Motivating Generation Y (or anyone else, for that matter)


Only 30 percent of workers aged 21-30 (what we call Gen Y) would strongly recommend their organization as a good place to work.

How come?

Only 39 percent of the Gen Y workers said their boss did a good job of recognizing and praising their accomplishments. And that’s what Gen Y workers want, according to a new study by Leadership IQ.

How little time and effort it takes to positively reinforce an employee. And the ensuing rewards – lower job turnover, more highly motivated employees, better production – are totally worthwhile.

It’s fine to have high expectations of your employees, but it’s not fine to have employees meet or exceed those expectations without a positive word.

I once worked for a C-level executive for several years (he’s now the President of a company with 9,000 employees).
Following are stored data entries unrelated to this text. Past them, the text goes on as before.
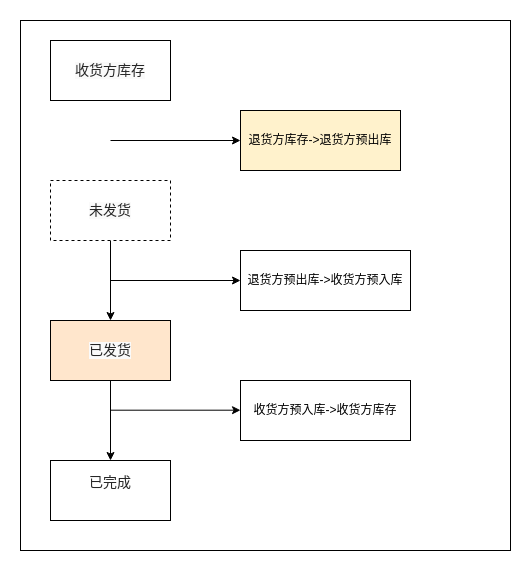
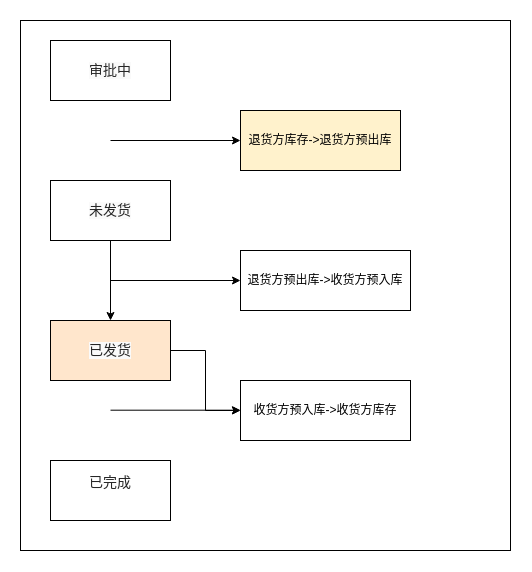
  <mxCell id="0" />
  <mxCell id="1" parent="0" />
  <mxCell id="2" value="" style="rounded=0;whiteSpace=wrap;html=1;" vertex="1" parent="1"><mxGeometry x="20" y="20" width="490" height="530" as="geometry" /></mxCell>
- <mxCell id="3" value="&lt;div style=&quot;box-sizing: border-box; position: relative; max-width: 100%; min-height: 1px; flex: 0 0 100%; color: rgba(0, 0, 0, 0.85); font-family: -apple-system, &amp;quot;system-ui&amp;quot;, &amp;quot;Segoe UI&amp;quot;, Roboto, Oxygen, Ubuntu, Cantarell, &amp;quot;Fira Sans&amp;quot;, &amp;quot;Droid Sans&amp;quot;, &amp;quot;Helvetica Neue&amp;quot;, sans-serif; font-size: 14px; text-align: left; background-color: rgb(250, 250, 250);&quot; class=&quot;ant-col ant-col-24&quot;&gt;收货方库存&lt;/div&gt;" style="rounded=0;whiteSpace=wrap;html=1;" vertex="1" parent="1"><mxGeometry x="50" y="40" width="120" height="60" as="geometry" /></mxCell>
+ <mxCell id="3" value="&lt;div style=&quot;box-sizing: border-box; position: relative; max-width: 100%; min-height: 1px; flex: 0 0 100%; color: rgba(0, 0, 0, 0.85); font-family: -apple-system, &amp;quot;system-ui&amp;quot;, &amp;quot;Segoe UI&amp;quot;, Roboto, Oxygen, Ubuntu, Cantarell, &amp;quot;Fira Sans&amp;quot;, &amp;quot;Droid Sans&amp;quot;, &amp;quot;Helvetica Neue&amp;quot;, sans-serif; font-size: 14px; text-align: left; background-color: rgb(250, 250, 250);&quot; class=&quot;ant-col ant-col-24&quot;&gt;审批中&lt;/div&gt;" style="rounded=0;whiteSpace=wrap;html=1;" vertex="1" parent="1"><mxGeometry x="50" y="40" width="120" height="60" as="geometry" /></mxCell>
  <mxCell id="4" value="" style="edgeStyle=orthogonalEdgeStyle;rounded=0;orthogonalLoop=1;jettySize=auto;html=1;" edge="1" parent="1" source="5" target="9"><mxGeometry relative="1" as="geometry" /></mxCell>
- <mxCell id="5" value="&lt;div style=&quot;box-sizing: border-box; position: relative; max-width: 100%; min-height: 1px; flex: 0 0 100%; color: rgba(0, 0, 0, 0.85); font-family: -apple-system, &amp;quot;system-ui&amp;quot;, &amp;quot;Segoe UI&amp;quot;, Roboto, Oxygen, Ubuntu, Cantarell, &amp;quot;Fira Sans&amp;quot;, &amp;quot;Droid Sans&amp;quot;, &amp;quot;Helvetica Neue&amp;quot;, sans-serif; font-size: 14px; text-align: left; background-color: rgb(250, 250, 250);&quot; class=&quot;ant-col ant-col-24&quot;&gt;未发货&lt;/div&gt;" style="rounded=0;whiteSpace=wrap;html=1;dashed=1;" vertex="1" parent="1"><mxGeometry x="50" y="180" width="120" height="60" as="geometry" /></mxCell>
+ <mxCell id="5" value="&lt;div style=&quot;box-sizing: border-box; position: relative; max-width: 100%; min-height: 1px; flex: 0 0 100%; color: rgba(0, 0, 0, 0.85); font-family: -apple-system, &amp;quot;system-ui&amp;quot;, &amp;quot;Segoe UI&amp;quot;, Roboto, Oxygen, Ubuntu, Cantarell, &amp;quot;Fira Sans&amp;quot;, &amp;quot;Droid Sans&amp;quot;, &amp;quot;Helvetica Neue&amp;quot;, sans-serif; font-size: 14px; text-align: left; background-color: rgb(250, 250, 250);&quot; class=&quot;ant-col ant-col-24&quot;&gt;未发货&lt;/div&gt;" style="rounded=0;whiteSpace=wrap;html=1;" vertex="1" parent="1"><mxGeometry x="50" y="180" width="120" height="60" as="geometry" /></mxCell>
  <mxCell id="6" value="退货方库存-&amp;gt;退货方预出库" style="rounded=0;whiteSpace=wrap;html=1;fillColor=#fff2cc;" vertex="1" parent="1"><mxGeometry x="240" y="110" width="160" height="60" as="geometry" /></mxCell>
  <mxCell id="7" value="" style="endArrow=classic;html=1;rounded=0;entryX=0;entryY=0.5;entryDx=0;entryDy=0;" edge="1" parent="1" target="6"><mxGeometry width="50" height="50" relative="1" as="geometry"><mxPoint x="110" y="140" as="sourcePoint" /><mxPoint x="180" y="120" as="targetPoint" /></mxGeometry></mxCell>
- <mxCell id="8" value="" style="edgeStyle=orthogonalEdgeStyle;rounded=0;orthogonalLoop=1;jettySize=auto;html=1;" edge="1" parent="1" source="9" target="12"><mxGeometry relative="1" as="geometry" /></mxCell>
+ <mxCell id="8" value="" style="edgeStyle=orthogonalEdgeStyle;rounded=0;orthogonalLoop=1;jettySize=auto;html=1;" edge="1" parent="1" source="9" target="13"><mxGeometry relative="1" as="geometry" /></mxCell>
  <mxCell id="9" value="&lt;div style=&quot;box-sizing: border-box; position: relative; max-width: 100%; min-height: 1px; flex: 0 0 100%; color: rgba(0, 0, 0, 0.85); font-family: -apple-system, &amp;quot;system-ui&amp;quot;, &amp;quot;Segoe UI&amp;quot;, Roboto, Oxygen, Ubuntu, Cantarell, &amp;quot;Fira Sans&amp;quot;, &amp;quot;Droid Sans&amp;quot;, &amp;quot;Helvetica Neue&amp;quot;, sans-serif; font-size: 14px; text-align: left; background-color: rgb(250, 250, 250);&quot; class=&quot;ant-col ant-col-24&quot;&gt;已发货&lt;/div&gt;" style="rounded=0;whiteSpace=wrap;html=1;fillColor=#ffe6cc;" vertex="1" parent="1"><mxGeometry x="50" y="320" width="120" height="60" as="geometry" /></mxCell>
  <mxCell id="10" value="退货方预出库-&amp;gt;收货方预入库" style="rounded=0;whiteSpace=wrap;html=1;" vertex="1" parent="1"><mxGeometry x="240" y="250" width="170" height="60" as="geometry" /></mxCell>
  <mxCell id="11" value="" style="endArrow=classic;html=1;rounded=0;entryX=0;entryY=0.5;entryDx=0;entryDy=0;" edge="1" parent="1"><mxGeometry width="50" height="50" relative="1" as="geometry"><mxPoint x="110" y="280" as="sourcePoint" /><mxPoint x="240" y="280" as="targetPoint" /></mxGeometry></mxCell>
  <mxCell id="12" value="&lt;div style=&quot;box-sizing: border-box; position: relative; max-width: 100%; min-height: 1px; flex: 0 0 100%; color: rgba(0, 0, 0, 0.85); font-family: -apple-system, &amp;quot;system-ui&amp;quot;, &amp;quot;Segoe UI&amp;quot;, Roboto, Oxygen, Ubuntu, Cantarell, &amp;quot;Fira Sans&amp;quot;, &amp;quot;Droid Sans&amp;quot;, &amp;quot;Helvetica Neue&amp;quot;, sans-serif; font-size: 14px; text-align: left; background-color: rgb(250, 250, 250);&quot; class=&quot;ant-col ant-col-24&quot;&gt;&lt;div style=&quot;box-sizing: border-box; position: relative; max-width: 100%; min-height: 1px; flex: 0 0 100%; background-color: rgb(255, 255, 255); padding-left: 5px; padding-right: 5px;&quot; class=&quot;ant-col ant-col-24&quot;&gt;&lt;div style=&quot;box-sizing: border-box; display: inline-flex; align-items: center; gap: 8px;&quot; class=&quot;ant-space ant-space-horizontal ant-space-align-center&quot;&gt;&lt;div style=&quot;box-sizing: border-box;&quot; class=&quot;ant-space-item&quot;&gt;已完成&lt;/div&gt;&lt;/div&gt;&lt;/div&gt;&lt;div style=&quot;box-sizing: border-box; position: relative; max-width: 100%; min-height: 1px; flex: 0 0 100%; background-color: rgb(255, 255, 255); padding-left: 5px; padding-right: 5px;&quot; class=&quot;ant-col ant-col-24&quot;&gt;&lt;div style=&quot;box-sizing: border-box; display: inline-flex; align-items: center; gap: 16px;&quot; class=&quot;ant-space ant-space-horizontal ant-space-align-center&quot;&gt;&lt;div style=&quot;box-sizing: border-box;&quot; class=&quot;ant-space-item&quot;&gt;&lt;/div&gt;&lt;/div&gt;&lt;/div&gt;&lt;/div&gt;" style="rounded=0;whiteSpace=wrap;html=1;" vertex="1" parent="1"><mxGeometry x="50" y="460" width="120" height="60" as="geometry" /></mxCell>
  <mxCell id="13" value="收货方预入库-&amp;gt;收货方库存" style="rounded=0;whiteSpace=wrap;html=1;" vertex="1" parent="1"><mxGeometry x="240" y="380" width="170" height="60" as="geometry" /></mxCell>
  <mxCell id="14" value="" style="endArrow=classic;html=1;rounded=0;entryX=0;entryY=0.5;entryDx=0;entryDy=0;" edge="1" parent="1"><mxGeometry width="50" height="50" relative="1" as="geometry"><mxPoint x="110" y="409.7" as="sourcePoint" /><mxPoint x="240" y="409.7" as="targetPoint" /></mxGeometry></mxCell>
I worked hard for him – late evenings and many weekends.

He’d walk out of the office at 7 or 8pm on a Friday or Saturday night, walk over to where I was working and say, “Eric – you can take the rest of the weekend off.”

It was a small thing – he wasn’t given to extravagant praise. But in that one small sentence, he acknowledged how hard I was working and that he appreciated it.

A small thing – but 15 years later, I still remember it fondly.

Know what motivates your workers. You cannot motivate others – but you can find out what is their individual motivation and use that for the betterment of everyone.